Recently Jason Boche posted about the requirement for a good script to start and stop your datacenter. I’m sure a lot of people read it and said, “I don’t need one for those since I don’t shut everything down.” Well, the truth is you might need one of these things sooner or later. We all plan for disasters (or should) no matter how big or small we are. During that planning we often come up with playbooks for how to start and stop certain services. We even might come up with a playbook on which services or application stacks to start and in which order. The question is do we ever really check that it’s all correct? That’s something that’s probably pretty tricky to do since we don’t want to shut everything down and restart it to go through the test. However, when the rubber meets the road and your datacenter does go down it’s good to know that you can get it back up and running and exactly how long that will take.
About a month ago I was with a customer that had a major power failure in their datacenter. They have about 2,800 servers running in the datacenter. The have 2 huge generators outside, several banks of batter power, and several UPS systems to control it all. What they didn’t have was a very good regulator switch in the building and when it blew it cut off all supplies of power to the datacenter. The UPS systems, the batteries, and the generators were all isolated from the power wicks that ran throughout the datacenter. Not good. When they finally did get to powering everything back up it took nearly 5 days.
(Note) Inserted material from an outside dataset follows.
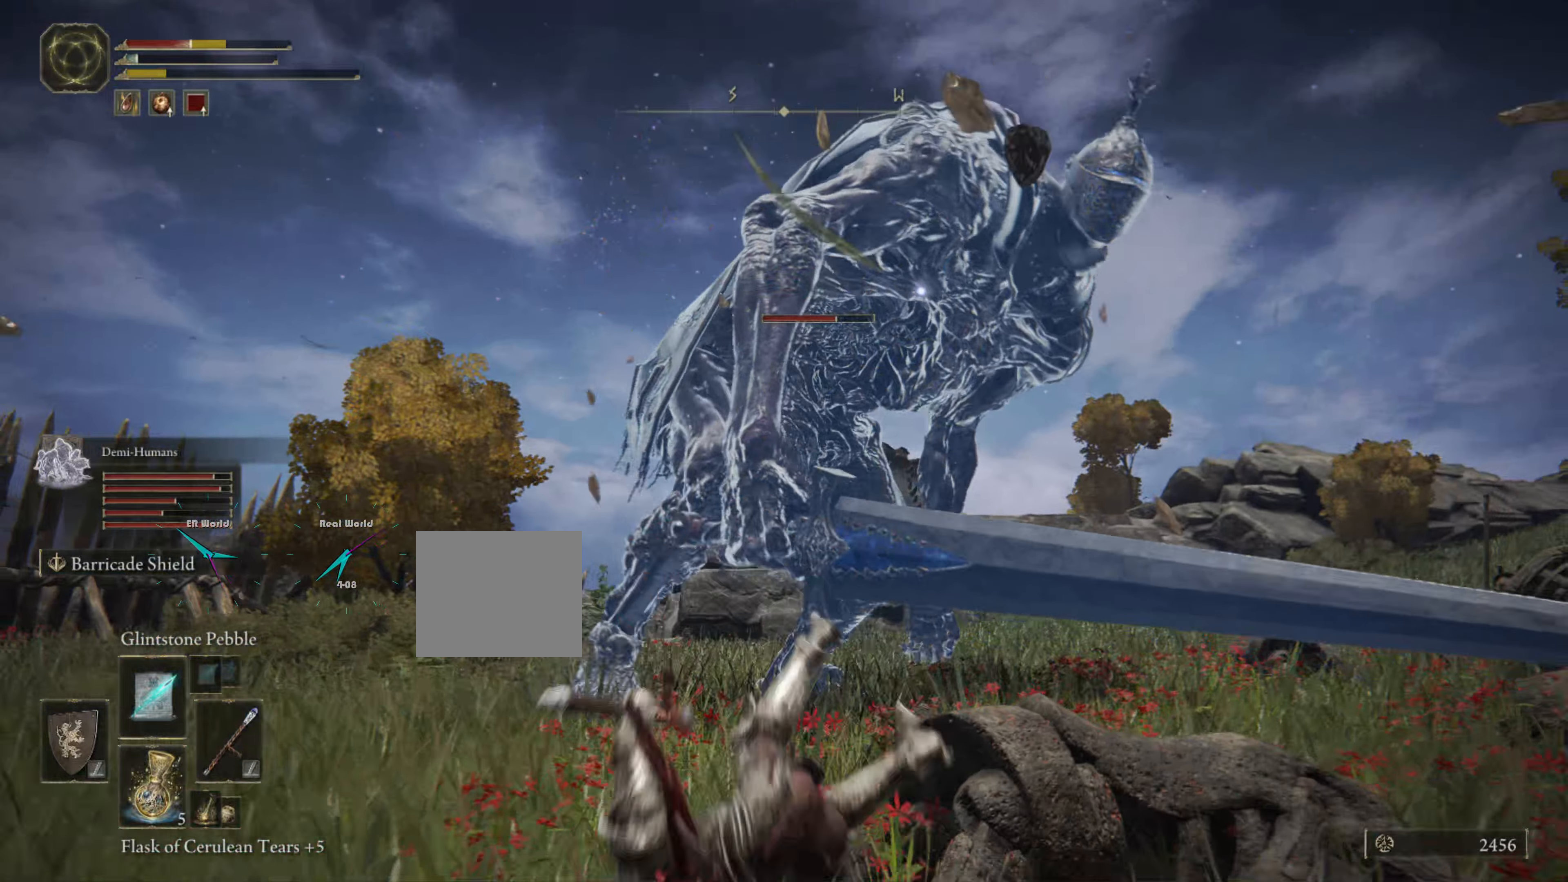
{"buttons": ["CIRCLE", "L1"], "left_stick": "down", "right_stick": "center", "events": []}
They would start one service only to realize something else needed to be started first. It was a true disaster. Luckily, their remote site came on-line. Unluckily they had no connectivity to it since their telco gear had lost power with the datacenter. All-in-all not a good day.
There’s a lot of lessons we can learn here about preparing for a disaster and datacenter design. This all brings me back to the article that Jason pointed out and the spreadsheet that he’s created for his own datacenter. Take the time to think through all of the dependencies of your applications. Then think through how people get to those applications. Make sure you know who needs what and when and how these applications get powered up and how they get powered down as well. If you’re really advanced you can start implementing some automation to the whole thing. This can be as simple as some scripts or something more elegant such as VMware Site Recovery Manager. Whatever it is be prepared for the unthinkable or get really good and navigating Dice.com for a new job.